За той перегородкой воцарилась немая тишина. Для Эдди это был словно сигнал, и он, вытирая слезы, продолжил свою исповедь:

– Да, я знаю... он не был в том обличье, который вы обычно нам описываете... я расскажу... я все расскажу... о Боже милостивый, если бы я знал... – Он сцепил пальцы обеих рук вместе, проглотил слезы и начал рассказывать.



***



Он сидел в баре «Разбитые мозги», уже который час подряд растягивая полупустую пинту с дешевым пивом. На большее ему бы не хватило денег, поэтому он, по возможности, старался изображать из себя скромного посетителя, наблюдая за тем, как другие вливали в свою горло очередную порцию огнедышащей цветной штуки, пили до одури, пока не достигали нужного эффекта.
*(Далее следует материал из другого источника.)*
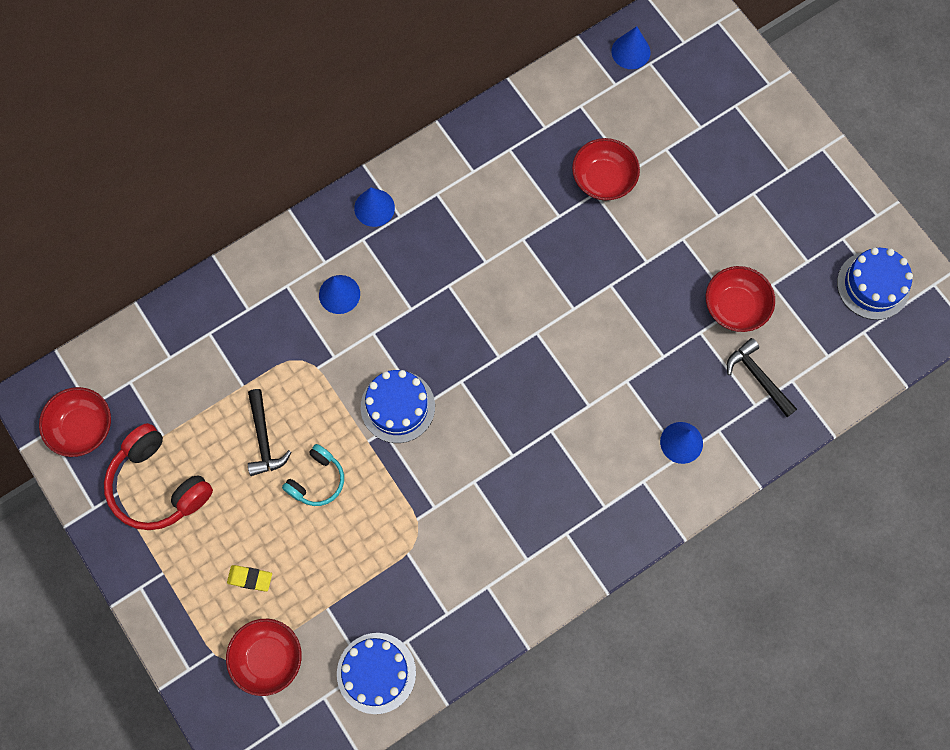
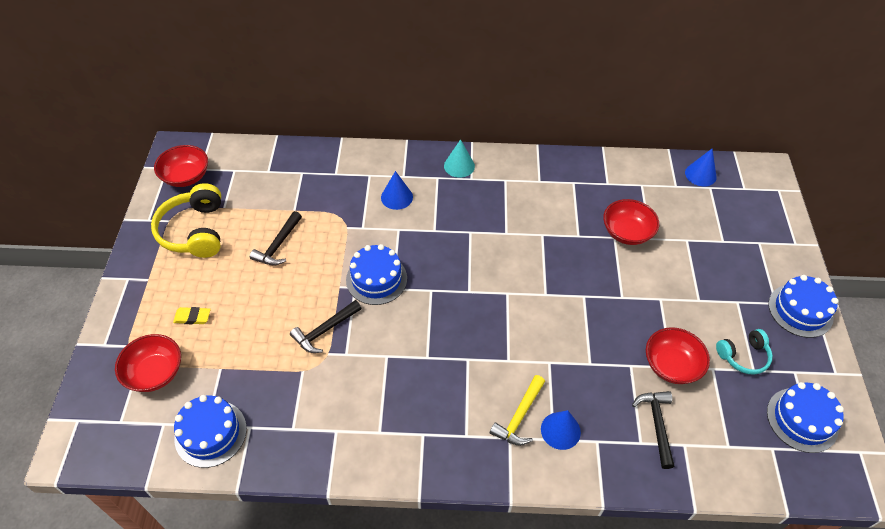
camera: 35 degrees right, 20 degrees down
red headphones [104,423,213,530] -> yellow headphones [151,183,221,258]
yellow eraser [227,565,272,591] -> yellow eraser turned 45 degrees counterclockwise [173,307,211,324]
turquoise headphones [282,444,344,506] -> turquoise headphones moved to [716,329,773,375]
blue cone [354,187,395,227] -> turquoise cone [444,139,475,178]
none -> black hammer [290,300,362,353]
none -> yellow hammer [490,375,545,446]
none -> blue cake [768,275,839,338]

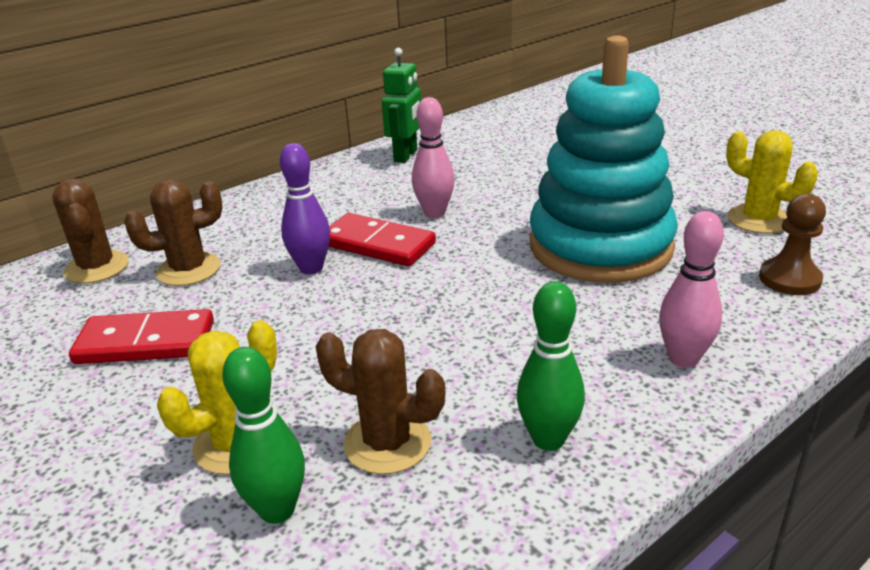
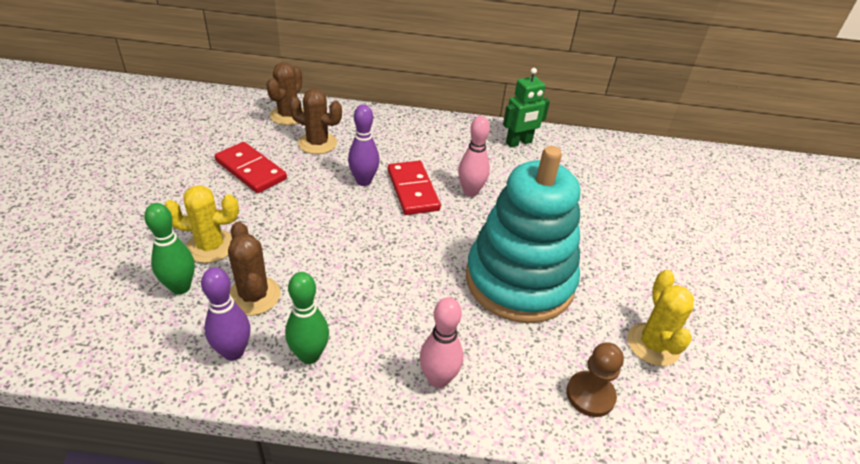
camera: 40 degrees right, 10 degrees up
none -> purple bowling pin [201,267,250,361]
Кого-то выпроваживали из заведения из-за его не в меру пьяного вида, когда он только и мог, что ошалело мычать да блеять, как животное.

К барной стойке, рядом с Эдди, подсел Фрэнк и ударил его по спине.

– Тебе нужно расслабиться, – сказал он, пытаясь перекричать шум музыки.

– Что я и пытаюсь делать...

–... думая об экзамене, – закончил за него Фрэнк. – Если ты оставишь это, хотя бы на некоторое время, тебе станет легче.

– Не могу. Если я не сдам этот чертов экзамен, меня выпрут из университета.

– Всего одна ночь. Будет весело! Смотри сколько здесь сексапильных девчонок.

Выразительно виляя бедрами, мимо них прошла блондинка в коротких джинсовых шортах и голубой блузке до пупка. Она обольстительно улыбнулась Фрэнку, тот проводил ее жадным взглядом.

– По твоему я не умею веселиться? – возмутился Кэш.

– Штудировать Гете или писать курсовую по проблеме бытия в философии Хайдегера – вот уж где веселье!

– Острить ты умеешь.

– Я умею пить, и тебя научу. – Фрэнк сделал знак бармену и заказал две рюмки виски, которые запросто ввели бы Эдди в долговую яму.

– Я угощаю, – Фрэнк любезно поставил перед ним рюмку. Эдди не стал спорить, бросив несчастливый взгляд на свою жалкую пинту с пивом, только кивнул и залпом осушил крепкий напиток, после чего поморщился. Фрэнк велел повторить.

– Погляди на них, – сказал он, разворачиваясь к танцполу и указывая на весело пляшущую толпу, бьющуюся, как рыба на суше, в едином порыве экстаза, словно одно извивающееся гадкое чудище – исполинский спрут. – Это удивительно.

– Что именно?

– Такая связь. Где ты еще можешь увидеть подобное?

– На Брокенне, – после короткой паузы высказался Эдди.

– Где?

– Кровавые оргии ведьминого шабаша.

Фрэнк прыснул:

– Да ты извращенец, друг, – сказал он и после пары секунд колебаний спокойно добавил: – У нас с тобой разные представления... Хотя ведьму бы я не отказался трахнуть. Сжигать бы не стал. С нечистью нужно бороться любовью, – заключил он и опрокинул в себя еще один стакан виски.

Эдди слабо усмехнулся, глядя на своего пьяного друга.

– Ты был бы незаменимым инквизитором. Но почему я думаю, что кардинал скорее отправил бы на костер тебя, плута и богохульника.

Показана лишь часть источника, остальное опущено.